A quick update -
Hubs took a turn for the worse yesterday afternoon and was dashed down to Exeter - he now has a bed in what is reported to be the best Orthopaedic Hospital in Europe - this will become his home for the next few weeks - Round one of many surgeries is planned for tomorrow - The KWire in his foot needs to be removed as it is causing damage to what little bone he has left - The Doc is going to do all he can to enable Hubs to walk again - I'm praying harder than ever that the surgeons hands are blessed and enabled to perform miracles - My heart is breaking - My head is hurting - I'm tired - I'm emotional - I feel lost when Hubs isn't around - The distance between here and the hospital is just too far - The drive back and forth takes 90 minutes each way (so long as you don't get caught up behind a tractor!!) - I arrived home at 3.30am this morning to find J curled up in our bed (he is missing his partner in grime more than we ever anticipated possible for a kid who suffers from attachment difficulties)
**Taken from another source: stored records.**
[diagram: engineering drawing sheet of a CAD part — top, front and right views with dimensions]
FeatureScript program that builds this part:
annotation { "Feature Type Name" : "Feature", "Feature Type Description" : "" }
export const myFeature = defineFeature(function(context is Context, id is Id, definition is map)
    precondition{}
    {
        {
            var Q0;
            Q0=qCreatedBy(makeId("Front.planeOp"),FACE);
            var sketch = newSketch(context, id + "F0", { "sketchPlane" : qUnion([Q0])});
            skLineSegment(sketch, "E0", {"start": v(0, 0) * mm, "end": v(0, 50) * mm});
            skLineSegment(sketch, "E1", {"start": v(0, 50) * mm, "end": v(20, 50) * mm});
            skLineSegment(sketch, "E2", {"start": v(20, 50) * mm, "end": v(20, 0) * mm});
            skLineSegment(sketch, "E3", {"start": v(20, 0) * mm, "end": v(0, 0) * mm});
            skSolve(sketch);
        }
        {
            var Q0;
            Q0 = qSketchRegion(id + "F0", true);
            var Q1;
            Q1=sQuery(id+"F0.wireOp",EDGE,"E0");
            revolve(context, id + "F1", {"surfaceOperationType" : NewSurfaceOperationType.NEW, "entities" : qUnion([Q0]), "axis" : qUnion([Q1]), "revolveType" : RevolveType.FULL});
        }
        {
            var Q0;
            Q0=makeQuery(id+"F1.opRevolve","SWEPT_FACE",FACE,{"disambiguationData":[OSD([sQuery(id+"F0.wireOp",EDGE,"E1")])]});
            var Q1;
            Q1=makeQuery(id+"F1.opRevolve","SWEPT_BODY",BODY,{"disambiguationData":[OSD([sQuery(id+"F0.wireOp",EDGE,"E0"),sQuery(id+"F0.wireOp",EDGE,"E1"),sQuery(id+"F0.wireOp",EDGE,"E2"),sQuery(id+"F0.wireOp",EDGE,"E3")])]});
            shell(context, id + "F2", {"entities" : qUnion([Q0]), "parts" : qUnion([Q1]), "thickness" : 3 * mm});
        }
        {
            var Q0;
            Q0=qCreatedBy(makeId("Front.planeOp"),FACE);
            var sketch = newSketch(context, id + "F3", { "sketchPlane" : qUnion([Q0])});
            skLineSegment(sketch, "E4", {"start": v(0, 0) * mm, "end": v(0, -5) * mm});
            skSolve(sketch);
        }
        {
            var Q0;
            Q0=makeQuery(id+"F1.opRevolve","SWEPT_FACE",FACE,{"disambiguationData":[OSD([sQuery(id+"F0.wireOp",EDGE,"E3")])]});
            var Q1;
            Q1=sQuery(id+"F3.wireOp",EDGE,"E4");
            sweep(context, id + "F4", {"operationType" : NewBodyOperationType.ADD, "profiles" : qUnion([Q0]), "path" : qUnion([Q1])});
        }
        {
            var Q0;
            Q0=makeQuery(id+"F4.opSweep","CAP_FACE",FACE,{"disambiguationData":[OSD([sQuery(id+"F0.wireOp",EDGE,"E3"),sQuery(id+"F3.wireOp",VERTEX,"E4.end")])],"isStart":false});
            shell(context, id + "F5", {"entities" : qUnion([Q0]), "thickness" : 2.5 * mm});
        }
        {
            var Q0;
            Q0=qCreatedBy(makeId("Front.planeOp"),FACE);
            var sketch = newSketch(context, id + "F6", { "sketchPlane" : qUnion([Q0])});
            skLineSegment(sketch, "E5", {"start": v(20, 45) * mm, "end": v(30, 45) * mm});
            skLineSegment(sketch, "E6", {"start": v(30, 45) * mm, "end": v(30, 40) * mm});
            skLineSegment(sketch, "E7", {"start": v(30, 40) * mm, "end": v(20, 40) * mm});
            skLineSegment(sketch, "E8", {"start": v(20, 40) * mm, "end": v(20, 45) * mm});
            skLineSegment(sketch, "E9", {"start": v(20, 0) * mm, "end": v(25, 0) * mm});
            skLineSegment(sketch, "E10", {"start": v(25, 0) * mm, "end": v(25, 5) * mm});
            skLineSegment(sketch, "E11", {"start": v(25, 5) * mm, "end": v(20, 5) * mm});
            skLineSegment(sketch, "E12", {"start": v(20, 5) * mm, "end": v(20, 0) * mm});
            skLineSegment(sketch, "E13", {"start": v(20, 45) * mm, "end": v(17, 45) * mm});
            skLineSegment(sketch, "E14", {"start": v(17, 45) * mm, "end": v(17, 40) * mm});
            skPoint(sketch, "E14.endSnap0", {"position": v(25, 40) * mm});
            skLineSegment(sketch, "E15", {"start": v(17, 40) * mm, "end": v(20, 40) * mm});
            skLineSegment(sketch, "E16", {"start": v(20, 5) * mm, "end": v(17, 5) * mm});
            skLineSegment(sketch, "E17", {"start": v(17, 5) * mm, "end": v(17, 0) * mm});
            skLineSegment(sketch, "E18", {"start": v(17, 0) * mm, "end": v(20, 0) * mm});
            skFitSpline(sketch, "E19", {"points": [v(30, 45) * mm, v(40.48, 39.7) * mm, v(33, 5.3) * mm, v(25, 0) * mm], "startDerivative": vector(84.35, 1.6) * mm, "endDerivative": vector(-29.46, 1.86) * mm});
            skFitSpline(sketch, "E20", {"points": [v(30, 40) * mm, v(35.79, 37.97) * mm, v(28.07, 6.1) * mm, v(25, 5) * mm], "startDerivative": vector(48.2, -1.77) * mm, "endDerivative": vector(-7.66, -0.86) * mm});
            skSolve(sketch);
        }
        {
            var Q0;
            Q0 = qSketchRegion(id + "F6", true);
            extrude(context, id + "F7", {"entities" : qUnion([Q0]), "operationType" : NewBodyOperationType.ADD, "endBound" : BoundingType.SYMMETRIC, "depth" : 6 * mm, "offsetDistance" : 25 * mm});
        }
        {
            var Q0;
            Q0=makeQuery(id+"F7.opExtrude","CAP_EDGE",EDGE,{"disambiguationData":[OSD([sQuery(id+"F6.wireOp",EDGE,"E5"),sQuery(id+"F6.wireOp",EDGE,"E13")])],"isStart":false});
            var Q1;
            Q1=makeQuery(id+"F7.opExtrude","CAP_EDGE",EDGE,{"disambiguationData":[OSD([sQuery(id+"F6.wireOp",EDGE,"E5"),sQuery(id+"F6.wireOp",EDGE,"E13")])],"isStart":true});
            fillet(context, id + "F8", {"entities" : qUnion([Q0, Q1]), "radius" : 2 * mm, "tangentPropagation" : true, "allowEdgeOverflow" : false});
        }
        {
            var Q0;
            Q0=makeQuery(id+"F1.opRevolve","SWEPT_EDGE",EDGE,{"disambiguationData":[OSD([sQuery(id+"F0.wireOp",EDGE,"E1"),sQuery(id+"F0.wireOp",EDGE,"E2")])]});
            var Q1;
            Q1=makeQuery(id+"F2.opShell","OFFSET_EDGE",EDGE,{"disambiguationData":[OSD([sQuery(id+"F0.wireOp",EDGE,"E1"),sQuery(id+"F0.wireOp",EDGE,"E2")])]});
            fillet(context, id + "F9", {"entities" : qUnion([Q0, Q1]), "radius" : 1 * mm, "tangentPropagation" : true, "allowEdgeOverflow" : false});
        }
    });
The bed is too big without Hubs in it and our house doesn't feel like home when one of us is missing.
Feeling totally bleurgh today but also thankful that my Mom is here to hold my hand and wipe away my tears - and to tell me that in time, its all going to be OK.....I know she's right - I'm just feeling a little overwhelmed by the events of the past few weeks and the reality of it all seems to have hit me hard over the past 24 hours.....I NEED to continually tell myself to stay POSITIVE......WE WILL get through this.....I KNOW we will.